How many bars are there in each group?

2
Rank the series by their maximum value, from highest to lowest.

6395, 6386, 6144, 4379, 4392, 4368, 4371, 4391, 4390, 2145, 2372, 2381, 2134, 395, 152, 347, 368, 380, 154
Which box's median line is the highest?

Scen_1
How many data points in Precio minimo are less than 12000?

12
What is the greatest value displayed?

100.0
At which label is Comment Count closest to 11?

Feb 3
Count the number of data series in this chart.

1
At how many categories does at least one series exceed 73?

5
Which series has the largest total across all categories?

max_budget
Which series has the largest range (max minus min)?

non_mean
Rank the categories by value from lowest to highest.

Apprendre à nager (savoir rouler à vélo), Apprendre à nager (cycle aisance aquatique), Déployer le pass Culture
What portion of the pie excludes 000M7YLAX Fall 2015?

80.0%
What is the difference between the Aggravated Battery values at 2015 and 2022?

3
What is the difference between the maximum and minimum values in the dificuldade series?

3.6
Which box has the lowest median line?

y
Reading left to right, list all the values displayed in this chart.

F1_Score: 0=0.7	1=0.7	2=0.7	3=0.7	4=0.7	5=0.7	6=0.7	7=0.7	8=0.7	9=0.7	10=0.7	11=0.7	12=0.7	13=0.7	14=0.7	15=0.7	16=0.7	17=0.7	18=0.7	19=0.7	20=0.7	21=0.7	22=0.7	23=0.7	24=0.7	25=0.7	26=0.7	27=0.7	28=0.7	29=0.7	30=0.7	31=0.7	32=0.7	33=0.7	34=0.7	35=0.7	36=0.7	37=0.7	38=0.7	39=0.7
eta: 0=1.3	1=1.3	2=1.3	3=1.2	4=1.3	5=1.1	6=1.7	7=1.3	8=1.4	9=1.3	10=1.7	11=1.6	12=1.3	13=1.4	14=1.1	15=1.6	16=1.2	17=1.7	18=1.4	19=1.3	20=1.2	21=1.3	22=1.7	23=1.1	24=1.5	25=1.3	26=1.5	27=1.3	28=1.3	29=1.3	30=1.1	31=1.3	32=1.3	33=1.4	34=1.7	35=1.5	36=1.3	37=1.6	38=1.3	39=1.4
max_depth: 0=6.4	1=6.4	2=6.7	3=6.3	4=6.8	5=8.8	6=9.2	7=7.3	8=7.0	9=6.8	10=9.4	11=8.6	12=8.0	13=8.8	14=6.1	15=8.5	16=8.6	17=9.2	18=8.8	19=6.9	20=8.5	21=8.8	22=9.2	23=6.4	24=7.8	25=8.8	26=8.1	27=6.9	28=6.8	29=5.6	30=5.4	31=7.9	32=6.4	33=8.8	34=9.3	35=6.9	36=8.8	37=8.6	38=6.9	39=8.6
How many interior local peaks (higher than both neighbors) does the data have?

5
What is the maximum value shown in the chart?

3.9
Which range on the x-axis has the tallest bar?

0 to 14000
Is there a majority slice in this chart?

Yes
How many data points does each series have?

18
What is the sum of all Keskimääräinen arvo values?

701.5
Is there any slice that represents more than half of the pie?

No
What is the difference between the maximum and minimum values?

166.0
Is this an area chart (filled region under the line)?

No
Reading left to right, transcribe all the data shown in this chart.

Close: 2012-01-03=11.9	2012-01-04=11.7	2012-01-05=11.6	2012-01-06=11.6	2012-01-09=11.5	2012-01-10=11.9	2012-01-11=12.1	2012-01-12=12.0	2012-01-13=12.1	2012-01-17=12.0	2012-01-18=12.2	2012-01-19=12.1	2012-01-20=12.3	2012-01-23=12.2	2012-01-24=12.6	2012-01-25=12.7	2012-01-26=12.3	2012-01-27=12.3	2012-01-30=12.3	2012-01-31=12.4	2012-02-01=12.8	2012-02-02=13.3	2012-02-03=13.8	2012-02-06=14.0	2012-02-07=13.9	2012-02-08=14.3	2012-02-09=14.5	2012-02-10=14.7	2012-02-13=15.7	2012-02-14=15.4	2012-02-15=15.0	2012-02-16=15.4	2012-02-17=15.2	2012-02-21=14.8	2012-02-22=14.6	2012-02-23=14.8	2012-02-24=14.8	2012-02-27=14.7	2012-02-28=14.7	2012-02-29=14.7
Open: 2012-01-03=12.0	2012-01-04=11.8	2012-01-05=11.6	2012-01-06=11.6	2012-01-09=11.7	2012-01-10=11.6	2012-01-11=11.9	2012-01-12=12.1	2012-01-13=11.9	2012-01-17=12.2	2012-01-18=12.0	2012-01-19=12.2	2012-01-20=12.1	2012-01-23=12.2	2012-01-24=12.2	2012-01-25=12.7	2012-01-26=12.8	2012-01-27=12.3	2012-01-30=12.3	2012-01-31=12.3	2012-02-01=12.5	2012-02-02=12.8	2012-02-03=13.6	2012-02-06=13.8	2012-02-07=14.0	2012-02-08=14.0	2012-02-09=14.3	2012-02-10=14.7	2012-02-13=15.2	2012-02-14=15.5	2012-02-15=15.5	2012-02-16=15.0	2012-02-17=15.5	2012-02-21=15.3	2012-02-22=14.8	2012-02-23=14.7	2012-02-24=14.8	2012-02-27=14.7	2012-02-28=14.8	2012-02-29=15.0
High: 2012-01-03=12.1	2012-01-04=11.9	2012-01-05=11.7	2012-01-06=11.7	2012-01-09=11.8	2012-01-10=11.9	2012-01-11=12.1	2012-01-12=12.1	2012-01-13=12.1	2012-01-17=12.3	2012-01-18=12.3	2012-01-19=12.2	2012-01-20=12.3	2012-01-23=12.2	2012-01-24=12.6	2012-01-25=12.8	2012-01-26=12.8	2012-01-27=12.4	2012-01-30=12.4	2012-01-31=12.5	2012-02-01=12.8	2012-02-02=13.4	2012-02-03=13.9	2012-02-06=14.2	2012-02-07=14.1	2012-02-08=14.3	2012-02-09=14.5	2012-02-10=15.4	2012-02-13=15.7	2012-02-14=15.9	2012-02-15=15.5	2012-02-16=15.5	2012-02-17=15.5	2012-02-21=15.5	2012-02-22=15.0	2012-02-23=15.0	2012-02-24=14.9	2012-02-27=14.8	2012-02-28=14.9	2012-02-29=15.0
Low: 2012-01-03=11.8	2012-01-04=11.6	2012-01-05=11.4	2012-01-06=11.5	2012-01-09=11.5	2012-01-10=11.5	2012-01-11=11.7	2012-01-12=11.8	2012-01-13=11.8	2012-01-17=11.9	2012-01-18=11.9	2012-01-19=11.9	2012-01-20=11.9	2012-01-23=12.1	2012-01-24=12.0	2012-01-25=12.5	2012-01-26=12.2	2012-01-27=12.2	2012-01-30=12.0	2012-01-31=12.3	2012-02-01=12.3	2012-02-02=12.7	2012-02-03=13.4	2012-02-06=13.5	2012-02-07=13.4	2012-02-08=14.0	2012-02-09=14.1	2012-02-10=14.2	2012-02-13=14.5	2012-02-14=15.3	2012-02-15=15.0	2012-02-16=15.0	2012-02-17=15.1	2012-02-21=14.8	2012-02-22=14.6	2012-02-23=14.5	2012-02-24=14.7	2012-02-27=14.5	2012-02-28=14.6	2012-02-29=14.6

= = =

Rewrite all the records above, changing every "chart" to "graph" and leaving everything else untouched.

### Response to this exercise:
How many bars are there in each group?

2
Rank the series by their maximum value, from highest to lowest.

6395, 6386, 6144, 4379, 4392, 4368, 4371, 4391, 4390, 2145, 2372, 2381, 2134, 395, 152, 347, 368, 380, 154
Which box's median line is the highest?

Scen_1
How many data points in Precio minimo are less than 12000?

12
What is the greatest value displayed?

100.0
At which label is Comment Count closest to 11?

Feb 3
Count the number of data series in this graph.

1
At how many categories does at least one series exceed 73?

5
Which series has the largest total across all categories?

max_budget
Which series has the largest range (max minus min)?

non_mean
Rank the categories by value from lowest to highest.

Apprendre à nager (savoir rouler à vélo), Apprendre à nager (cycle aisance aquatique), Déployer le pass Culture
What portion of the pie excludes 000M7YLAX Fall 2015?

80.0%
What is the difference between the Aggravated Battery values at 2015 and 2022?

3
What is the difference between the maximum and minimum values in the dificuldade series?

3.6
Which box has the lowest median line?

y
Reading left to right, list all the values displayed in this graph.

F1_Score: 0=0.7	1=0.7	2=0.7	3=0.7	4=0.7	5=0.7	6=0.7	7=0.7	8=0.7	9=0.7	10=0.7	11=0.7	12=0.7	13=0.7	14=0.7	15=0.7	16=0.7	17=0.7	18=0.7	19=0.7	20=0.7	21=0.7	22=0.7	23=0.7	24=0.7	25=0.7	26=0.7	27=0.7	28=0.7	29=0.7	30=0.7	31=0.7	32=0.7	33=0.7	34=0.7	35=0.7	36=0.7	37=0.7	38=0.7	39=0.7
eta: 0=1.3	1=1.3	2=1.3	3=1.2	4=1.3	5=1.1	6=1.7	7=1.3	8=1.4	9=1.3	10=1.7	11=1.6	12=1.3	13=1.4	14=1.1	15=1.6	16=1.2	17=1.7	18=1.4	19=1.3	20=1.2	21=1.3	22=1.7	23=1.1	24=1.5	25=1.3	26=1.5	27=1.3	28=1.3	29=1.3	30=1.1	31=1.3	32=1.3	33=1.4	34=1.7	35=1.5	36=1.3	37=1.6	38=1.3	39=1.4
max_depth: 0=6.4	1=6.4	2=6.7	3=6.3	4=6.8	5=8.8	6=9.2	7=7.3	8=7.0	9=6.8	10=9.4	11=8.6	12=8.0	13=8.8	14=6.1	15=8.5	16=8.6	17=9.2	18=8.8	19=6.9	20=8.5	21=8.8	22=9.2	23=6.4	24=7.8	25=8.8	26=8.1	27=6.9	28=6.8	29=5.6	30=5.4	31=7.9	32=6.4	33=8.8	34=9.3	35=6.9	36=8.8	37=8.6	38=6.9	39=8.6
How many interior local peaks (higher than both neighbors) does the data have?

5
What is the maximum value shown in the graph?

3.9
Which range on the x-axis has the tallest bar?

0 to 14000
Is there a majority slice in this graph?

Yes
How many data points does each series have?

18
What is the sum of all Keskimääräinen arvo values?

701.5
Is there any slice that represents more than half of the pie?

No
What is the difference between the maximum and minimum values?

166.0
Is this an area graph (filled region under the line)?

No
Reading left to right, transcribe all the data shown in this graph.

Close: 2012-01-03=11.9	2012-01-04=11.7	2012-01-05=11.6	2012-01-06=11.6	2012-01-09=11.5	2012-01-10=11.9	2012-01-11=12.1	2012-01-12=12.0	2012-01-13=12.1	2012-01-17=12.0	2012-01-18=12.2	2012-01-19=12.1	2012-01-20=12.3	2012-01-23=12.2	2012-01-24=12.6	2012-01-25=12.7	2012-01-26=12.3	2012-01-27=12.3	2012-01-30=12.3	2012-01-31=12.4	2012-02-01=12.8	2012-02-02=13.3	2012-02-03=13.8	2012-02-06=14.0	2012-02-07=13.9	2012-02-08=14.3	2012-02-09=14.5	2012-02-10=14.7	2012-02-13=15.7	2012-02-14=15.4	2012-02-15=15.0	2012-02-16=15.4	2012-02-17=15.2	2012-02-21=14.8	2012-02-22=14.6	2012-02-23=14.8	2012-02-24=14.8	2012-02-27=14.7	2012-02-28=14.7	2012-02-29=14.7
Open: 2012-01-03=12.0	2012-01-04=11.8	2012-01-05=11.6	2012-01-06=11.6	2012-01-09=11.7	2012-01-10=11.6	2012-01-11=11.9	2012-01-12=12.1	2012-01-13=11.9	2012-01-17=12.2	2012-01-18=12.0	2012-01-19=12.2	2012-01-20=12.1	2012-01-23=12.2	2012-01-24=12.2	2012-01-25=12.7	2012-01-26=12.8	2012-01-27=12.3	2012-01-30=12.3	2012-01-31=12.3	2012-02-01=12.5	2012-02-02=12.8	2012-02-03=13.6	2012-02-06=13.8	2012-02-07=14.0	2012-02-08=14.0	2012-02-09=14.3	2012-02-10=14.7	2012-02-13=15.2	2012-02-14=15.5	2012-02-15=15.5	2012-02-16=15.0	2012-02-17=15.5	2012-02-21=15.3	2012-02-22=14.8	2012-02-23=14.7	2012-02-24=14.8	2012-02-27=14.7	2012-02-28=14.8	2012-02-29=15.0
High: 2012-01-03=12.1	2012-01-04=11.9	2012-01-05=11.7	2012-01-06=11.7	2012-01-09=11.8	2012-01-10=11.9	2012-01-11=12.1	2012-01-12=12.1	2012-01-13=12.1	2012-01-17=12.3	2012-01-18=12.3	2012-01-19=12.2	2012-01-20=12.3	2012-01-23=12.2	2012-01-24=12.6	2012-01-25=12.8	2012-01-26=12.8	2012-01-27=12.4	2012-01-30=12.4	2012-01-31=12.5	2012-02-01=12.8	2012-02-02=13.4	2012-02-03=13.9	2012-02-06=14.2	2012-02-07=14.1	2012-02-08=14.3	2012-02-09=14.5	2012-02-10=15.4	2012-02-13=15.7	2012-02-14=15.9	2012-02-15=15.5	2012-02-16=15.5	2012-02-17=15.5	2012-02-21=15.5	2012-02-22=15.0	2012-02-23=15.0	2012-02-24=14.9	2012-02-27=14.8	2012-02-28=14.9	2012-02-29=15.0
Low: 2012-01-03=11.8	2012-01-04=11.6	2012-01-05=11.4	2012-01-06=11.5	2012-01-09=11.5	2012-01-10=11.5	2012-01-11=11.7	2012-01-12=11.8	2012-01-13=11.8	2012-01-17=11.9	2012-01-18=11.9	2012-01-19=11.9	2012-01-20=11.9	2012-01-23=12.1	2012-01-24=12.0	2012-01-25=12.5	2012-01-26=12.2	2012-01-27=12.2	2012-01-30=12.0	2012-01-31=12.3	2012-02-01=12.3	2012-02-02=12.7	2012-02-03=13.4	2012-02-06=13.5	2012-02-07=13.4	2012-02-08=14.0	2012-02-09=14.1	2012-02-10=14.2	2012-02-13=14.5	2012-02-14=15.3	2012-02-15=15.0	2012-02-16=15.0	2012-02-17=15.1	2012-02-21=14.8	2012-02-22=14.6	2012-02-23=14.5	2012-02-24=14.7	2012-02-27=14.5	2012-02-28=14.6	2012-02-29=14.6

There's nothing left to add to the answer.